# What you can conclude about signs of number $\lambda$ and $\omega$

Let matrix $A\in M_n(\mathbb R)$ is symetric matrix such that $a_{11}=-1,a_{22}=-1,a_{33}=1$ and spectrum of $A=\{\lambda,\omega\}$ such that $\lambda>\omega$. $N(A-\lambda I)=L(v_1,v_2)$ and $N(A-\omega I)=L(v_3)$ where is $v_1=(1,1,0),v_2=(1,1,1),v_3=(1,-1,0)$ .

What can conclude about signs of number \lambda and omega?And explain the answer.

I have more question about this matrix, but I know other question, since this matrix is not positive definite then does not mean that eigenvalues is positive, it is not even negative definite because for $e_3^TAe_3=a_{33}>0$, so does not mean that eigenvalue is negative, but only on what I doubt is that $\lambda>\omega$, but in spectrum it put first $\lambda$ then $\omega$ maybe that does not mean anything but, in some set you put first smaller number then bigger,bit since $A=A^T$ using spectral theorema $A=Q\Lambda Q^T$, there exist orthogonal eigenvectors so it mean that matrix A have three linear independent column, so eigenvalues is not zero, do you see more information?

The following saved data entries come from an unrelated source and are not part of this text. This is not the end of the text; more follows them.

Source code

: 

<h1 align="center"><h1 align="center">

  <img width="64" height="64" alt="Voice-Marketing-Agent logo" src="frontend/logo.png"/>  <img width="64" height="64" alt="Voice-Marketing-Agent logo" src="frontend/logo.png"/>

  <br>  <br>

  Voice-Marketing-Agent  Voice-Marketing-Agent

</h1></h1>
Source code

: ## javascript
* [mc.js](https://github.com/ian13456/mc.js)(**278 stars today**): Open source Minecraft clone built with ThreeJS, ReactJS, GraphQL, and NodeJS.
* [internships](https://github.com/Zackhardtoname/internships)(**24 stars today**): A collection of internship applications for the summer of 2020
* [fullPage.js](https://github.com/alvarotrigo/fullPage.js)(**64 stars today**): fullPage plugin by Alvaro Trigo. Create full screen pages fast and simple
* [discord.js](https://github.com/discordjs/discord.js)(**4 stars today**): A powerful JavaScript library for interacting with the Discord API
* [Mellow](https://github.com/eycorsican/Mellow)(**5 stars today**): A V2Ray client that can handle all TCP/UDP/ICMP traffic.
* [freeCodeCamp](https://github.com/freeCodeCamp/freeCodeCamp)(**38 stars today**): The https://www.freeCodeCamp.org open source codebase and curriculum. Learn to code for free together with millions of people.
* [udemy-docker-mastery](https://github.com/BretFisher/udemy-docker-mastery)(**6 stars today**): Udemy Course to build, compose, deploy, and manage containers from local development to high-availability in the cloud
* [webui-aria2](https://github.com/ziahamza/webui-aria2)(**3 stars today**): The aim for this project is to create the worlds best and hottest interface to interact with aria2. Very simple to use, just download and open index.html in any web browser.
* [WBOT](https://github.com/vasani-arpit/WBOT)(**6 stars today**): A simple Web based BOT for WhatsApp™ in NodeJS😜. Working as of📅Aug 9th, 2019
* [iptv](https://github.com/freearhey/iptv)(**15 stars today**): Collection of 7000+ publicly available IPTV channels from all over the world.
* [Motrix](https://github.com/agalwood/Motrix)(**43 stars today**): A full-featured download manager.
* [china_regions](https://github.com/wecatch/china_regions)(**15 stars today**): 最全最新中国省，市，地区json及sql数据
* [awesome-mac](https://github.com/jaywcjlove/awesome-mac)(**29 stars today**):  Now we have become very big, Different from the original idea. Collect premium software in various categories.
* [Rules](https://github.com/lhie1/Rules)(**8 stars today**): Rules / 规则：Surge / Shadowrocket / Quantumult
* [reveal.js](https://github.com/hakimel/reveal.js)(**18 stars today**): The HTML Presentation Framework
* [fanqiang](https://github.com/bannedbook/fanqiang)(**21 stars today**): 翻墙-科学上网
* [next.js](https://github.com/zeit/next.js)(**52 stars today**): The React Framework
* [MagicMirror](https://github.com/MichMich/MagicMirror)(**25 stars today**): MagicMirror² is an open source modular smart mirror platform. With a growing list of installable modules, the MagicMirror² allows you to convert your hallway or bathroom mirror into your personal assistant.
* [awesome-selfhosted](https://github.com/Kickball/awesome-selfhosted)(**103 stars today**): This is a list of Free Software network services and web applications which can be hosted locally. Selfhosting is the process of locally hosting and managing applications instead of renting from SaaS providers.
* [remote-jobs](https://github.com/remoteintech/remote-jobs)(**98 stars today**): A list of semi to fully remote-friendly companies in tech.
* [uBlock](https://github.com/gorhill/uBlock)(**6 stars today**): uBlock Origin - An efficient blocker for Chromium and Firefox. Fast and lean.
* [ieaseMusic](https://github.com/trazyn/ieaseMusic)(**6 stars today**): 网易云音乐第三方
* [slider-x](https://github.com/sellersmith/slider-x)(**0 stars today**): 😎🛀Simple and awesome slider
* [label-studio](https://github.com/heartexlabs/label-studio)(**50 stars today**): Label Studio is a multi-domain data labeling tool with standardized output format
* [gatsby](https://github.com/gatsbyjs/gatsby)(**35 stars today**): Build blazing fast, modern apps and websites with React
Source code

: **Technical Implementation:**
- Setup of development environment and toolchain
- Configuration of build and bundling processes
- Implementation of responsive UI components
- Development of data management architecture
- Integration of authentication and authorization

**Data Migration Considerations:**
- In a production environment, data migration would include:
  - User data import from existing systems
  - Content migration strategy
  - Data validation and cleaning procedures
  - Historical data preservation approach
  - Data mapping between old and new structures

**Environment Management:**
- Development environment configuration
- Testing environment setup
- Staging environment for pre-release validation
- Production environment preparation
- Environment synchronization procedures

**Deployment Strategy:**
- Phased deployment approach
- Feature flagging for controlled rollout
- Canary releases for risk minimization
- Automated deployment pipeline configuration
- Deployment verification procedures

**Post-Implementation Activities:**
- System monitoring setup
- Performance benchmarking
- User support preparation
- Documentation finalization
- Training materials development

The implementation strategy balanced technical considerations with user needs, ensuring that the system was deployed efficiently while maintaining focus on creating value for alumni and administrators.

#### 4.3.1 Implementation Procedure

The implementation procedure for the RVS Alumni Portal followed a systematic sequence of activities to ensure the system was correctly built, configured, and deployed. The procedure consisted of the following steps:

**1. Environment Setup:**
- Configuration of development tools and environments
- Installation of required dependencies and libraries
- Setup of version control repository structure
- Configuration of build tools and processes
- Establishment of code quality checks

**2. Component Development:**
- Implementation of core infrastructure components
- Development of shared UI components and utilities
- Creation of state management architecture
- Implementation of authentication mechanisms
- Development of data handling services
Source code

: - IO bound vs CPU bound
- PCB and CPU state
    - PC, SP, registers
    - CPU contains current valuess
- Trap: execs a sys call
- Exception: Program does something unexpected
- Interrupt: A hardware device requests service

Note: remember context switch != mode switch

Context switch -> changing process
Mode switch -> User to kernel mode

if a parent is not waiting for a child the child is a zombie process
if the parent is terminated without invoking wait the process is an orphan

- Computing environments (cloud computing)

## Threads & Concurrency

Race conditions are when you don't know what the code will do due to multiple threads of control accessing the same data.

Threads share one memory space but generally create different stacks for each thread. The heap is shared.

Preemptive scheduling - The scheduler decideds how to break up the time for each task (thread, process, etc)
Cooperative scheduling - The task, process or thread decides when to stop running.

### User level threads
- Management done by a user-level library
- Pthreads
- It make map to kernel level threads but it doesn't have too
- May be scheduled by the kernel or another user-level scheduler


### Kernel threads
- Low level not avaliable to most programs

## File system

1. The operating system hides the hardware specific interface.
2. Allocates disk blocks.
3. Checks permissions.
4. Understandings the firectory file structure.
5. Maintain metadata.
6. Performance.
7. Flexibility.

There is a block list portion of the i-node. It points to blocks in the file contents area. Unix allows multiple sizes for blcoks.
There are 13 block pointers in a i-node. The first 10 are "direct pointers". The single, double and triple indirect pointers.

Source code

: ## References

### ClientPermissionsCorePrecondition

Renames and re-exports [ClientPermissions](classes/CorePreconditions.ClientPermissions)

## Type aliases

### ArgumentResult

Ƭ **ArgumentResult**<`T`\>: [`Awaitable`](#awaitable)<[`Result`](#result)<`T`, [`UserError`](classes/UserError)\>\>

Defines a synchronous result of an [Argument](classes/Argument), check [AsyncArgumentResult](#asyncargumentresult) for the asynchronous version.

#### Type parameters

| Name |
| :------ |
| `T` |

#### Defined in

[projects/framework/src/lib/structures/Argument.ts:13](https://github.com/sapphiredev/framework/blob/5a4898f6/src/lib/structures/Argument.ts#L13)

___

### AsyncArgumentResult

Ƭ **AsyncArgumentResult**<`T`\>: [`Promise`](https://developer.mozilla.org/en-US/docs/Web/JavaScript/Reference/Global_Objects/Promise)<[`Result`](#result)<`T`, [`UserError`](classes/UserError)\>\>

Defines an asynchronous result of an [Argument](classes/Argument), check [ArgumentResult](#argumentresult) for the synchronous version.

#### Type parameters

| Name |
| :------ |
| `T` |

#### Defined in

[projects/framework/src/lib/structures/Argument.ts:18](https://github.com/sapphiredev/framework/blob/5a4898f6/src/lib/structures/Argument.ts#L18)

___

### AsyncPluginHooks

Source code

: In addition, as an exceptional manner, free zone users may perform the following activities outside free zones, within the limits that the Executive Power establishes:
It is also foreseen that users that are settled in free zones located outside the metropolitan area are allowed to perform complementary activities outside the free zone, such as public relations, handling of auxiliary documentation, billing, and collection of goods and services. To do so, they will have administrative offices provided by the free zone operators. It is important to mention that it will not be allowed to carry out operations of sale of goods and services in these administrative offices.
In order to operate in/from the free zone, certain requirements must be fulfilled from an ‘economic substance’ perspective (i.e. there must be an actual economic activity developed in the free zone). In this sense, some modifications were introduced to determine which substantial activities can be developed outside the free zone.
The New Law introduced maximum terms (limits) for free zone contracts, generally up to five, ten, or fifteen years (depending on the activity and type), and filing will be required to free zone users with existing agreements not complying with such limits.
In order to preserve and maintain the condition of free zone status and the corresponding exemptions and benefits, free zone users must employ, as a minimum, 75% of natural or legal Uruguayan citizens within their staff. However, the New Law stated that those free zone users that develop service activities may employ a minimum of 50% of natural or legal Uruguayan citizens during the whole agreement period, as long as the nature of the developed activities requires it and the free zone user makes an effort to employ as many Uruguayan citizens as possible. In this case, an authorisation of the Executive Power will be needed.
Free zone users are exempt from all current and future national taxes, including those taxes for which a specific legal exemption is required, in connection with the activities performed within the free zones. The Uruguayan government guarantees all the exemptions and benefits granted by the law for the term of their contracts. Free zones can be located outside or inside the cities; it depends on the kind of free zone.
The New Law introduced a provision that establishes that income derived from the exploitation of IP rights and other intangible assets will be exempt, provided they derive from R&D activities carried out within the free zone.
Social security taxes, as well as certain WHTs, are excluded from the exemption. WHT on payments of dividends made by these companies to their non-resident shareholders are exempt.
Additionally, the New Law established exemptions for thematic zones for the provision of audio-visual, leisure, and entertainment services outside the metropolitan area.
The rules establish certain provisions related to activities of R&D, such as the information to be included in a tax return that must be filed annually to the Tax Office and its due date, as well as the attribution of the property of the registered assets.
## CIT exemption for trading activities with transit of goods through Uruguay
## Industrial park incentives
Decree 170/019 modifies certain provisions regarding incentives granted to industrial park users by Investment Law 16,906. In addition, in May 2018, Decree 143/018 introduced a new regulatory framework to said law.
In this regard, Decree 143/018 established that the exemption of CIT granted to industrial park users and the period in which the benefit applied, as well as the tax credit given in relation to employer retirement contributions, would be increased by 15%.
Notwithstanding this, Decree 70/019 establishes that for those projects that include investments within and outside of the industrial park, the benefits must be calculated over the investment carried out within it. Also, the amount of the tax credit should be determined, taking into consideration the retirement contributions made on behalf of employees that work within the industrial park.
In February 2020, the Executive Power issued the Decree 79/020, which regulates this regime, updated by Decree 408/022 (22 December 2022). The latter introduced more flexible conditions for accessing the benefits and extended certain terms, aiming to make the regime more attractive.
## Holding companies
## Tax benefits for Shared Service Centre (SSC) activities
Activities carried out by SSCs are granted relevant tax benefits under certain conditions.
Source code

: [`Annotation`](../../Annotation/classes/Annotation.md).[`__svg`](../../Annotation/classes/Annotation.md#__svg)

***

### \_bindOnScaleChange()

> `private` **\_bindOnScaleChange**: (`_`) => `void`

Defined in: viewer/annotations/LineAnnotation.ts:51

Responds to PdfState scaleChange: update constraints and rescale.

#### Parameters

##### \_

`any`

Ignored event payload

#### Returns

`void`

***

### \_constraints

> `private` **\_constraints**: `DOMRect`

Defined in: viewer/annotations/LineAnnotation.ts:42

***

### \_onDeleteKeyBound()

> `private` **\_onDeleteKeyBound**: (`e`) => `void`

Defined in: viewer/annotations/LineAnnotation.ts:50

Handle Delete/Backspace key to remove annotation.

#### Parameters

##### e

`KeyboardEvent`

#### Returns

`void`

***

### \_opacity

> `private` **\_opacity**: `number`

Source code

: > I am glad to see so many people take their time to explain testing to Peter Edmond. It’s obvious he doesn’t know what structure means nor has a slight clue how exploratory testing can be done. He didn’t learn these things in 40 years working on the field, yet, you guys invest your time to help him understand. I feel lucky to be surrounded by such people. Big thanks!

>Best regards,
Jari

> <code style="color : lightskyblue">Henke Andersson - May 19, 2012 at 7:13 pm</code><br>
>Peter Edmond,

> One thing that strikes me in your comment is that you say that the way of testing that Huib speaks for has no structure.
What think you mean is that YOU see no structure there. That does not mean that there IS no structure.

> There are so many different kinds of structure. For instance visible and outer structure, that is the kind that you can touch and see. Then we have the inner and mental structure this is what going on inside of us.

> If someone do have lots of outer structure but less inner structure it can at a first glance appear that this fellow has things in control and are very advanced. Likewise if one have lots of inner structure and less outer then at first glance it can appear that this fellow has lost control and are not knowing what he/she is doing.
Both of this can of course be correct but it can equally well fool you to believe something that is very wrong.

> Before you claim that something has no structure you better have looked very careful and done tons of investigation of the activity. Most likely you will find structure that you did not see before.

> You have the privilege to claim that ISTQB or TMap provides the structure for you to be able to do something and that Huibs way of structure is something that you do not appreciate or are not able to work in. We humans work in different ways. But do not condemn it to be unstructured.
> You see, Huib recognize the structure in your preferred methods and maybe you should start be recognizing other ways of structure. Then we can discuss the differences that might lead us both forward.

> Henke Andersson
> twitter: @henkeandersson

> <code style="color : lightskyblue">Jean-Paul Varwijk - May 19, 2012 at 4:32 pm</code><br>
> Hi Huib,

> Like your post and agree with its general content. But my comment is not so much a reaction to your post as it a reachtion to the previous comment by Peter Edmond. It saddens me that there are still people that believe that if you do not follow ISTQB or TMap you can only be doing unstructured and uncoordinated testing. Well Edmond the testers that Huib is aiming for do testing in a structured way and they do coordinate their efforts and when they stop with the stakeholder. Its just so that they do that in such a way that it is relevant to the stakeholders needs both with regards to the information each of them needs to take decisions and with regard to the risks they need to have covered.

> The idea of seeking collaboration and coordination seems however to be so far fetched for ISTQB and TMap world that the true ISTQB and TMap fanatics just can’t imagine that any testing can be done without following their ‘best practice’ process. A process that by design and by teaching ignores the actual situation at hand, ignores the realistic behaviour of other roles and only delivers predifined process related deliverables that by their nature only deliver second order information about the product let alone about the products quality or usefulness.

• Well, there is no such thing as "orthogonal eigenvalues," and a matrix may be orthogonally diagonalizable without having three independent columns. (But not in this case). However, given your information you can calculate $A$. What is the matrix $\Lambda$ -- precisely? Now to diagonalize $A$ orthogonally you need to produce an orthogonal basis out of your given three eigenvectors, but that is a routine process. Commented Sep 3, 2018 at 18:50
• Sorry orthogonal eigenvectors Commented Sep 3, 2018 at 19:13
• @JohnBrevik but what i can tell about signs of eigenvalue Commented Sep 3, 2018 at 19:15
• If a matrix is similar to a diagonal one, do you know how to read off the eigenvalues? Commented Sep 3, 2018 at 21:11

Clearly $n=3$ because $A$ diagonalizes so the eigenvectors span the space.
We have $$N(A - \lambda I) = \operatorname{span}\left\{\pmatrix{1 \\ 1 \\ 0}, \pmatrix{1 \\ 1 \\ 1}\right\} = \operatorname{span}\left\{\frac1{\sqrt2}\pmatrix{1 \\ 1 \\ 0}, \pmatrix{0 \\ 0 \\ 1}\right\}$$ $$N(A - \omega I) = \operatorname{span}\left\{\pmatrix{1 \\ -1 \\ 0}\right\} = \operatorname{span}\left\{\frac1{\sqrt2}\pmatrix{1 \\ -1 \\ 0}\right\}$$
so $A$ diagonalizes in the orthonormal basis $\left\{\frac1{\sqrt2}\pmatrix{1 \\ 1 \\ 0}, \pmatrix{0 \\ 0 \\ 1}, \frac1{\sqrt2}\pmatrix{1 \\ -1 \\ 0}\right\}$ to $D = \begin{bmatrix}\lambda & 0 & 0 \\ 0 & \lambda & 0 \\ 0 & 0 & \omega \end{bmatrix}$.
Therefore if we set $P = \begin{bmatrix} \frac1{\sqrt2} & 0 & \frac1{\sqrt2} \\ \frac1{\sqrt2} & 0 & -\frac1{\sqrt2} \\ 0 & 1 & 0\end{bmatrix}$ we have
$$\begin{bmatrix} -1 & * & * \\ * & -1 & * \\ * & * & 1 \\ \end{bmatrix} = A = PDP^T = \begin{bmatrix} \frac{\lambda}{2}+\frac{\omega}{2} & \frac{\lambda}{2}-\frac{\omega}{2} & 0 \\ \frac{\lambda}{2}-\frac{\omega}{2} & \frac{\lambda}{2}+\frac{\omega}{2} & 0 \\ 0 & 0 & \lambda \\ \end{bmatrix}$$
If follows that $\lambda = 1$ and $\omega = -3$.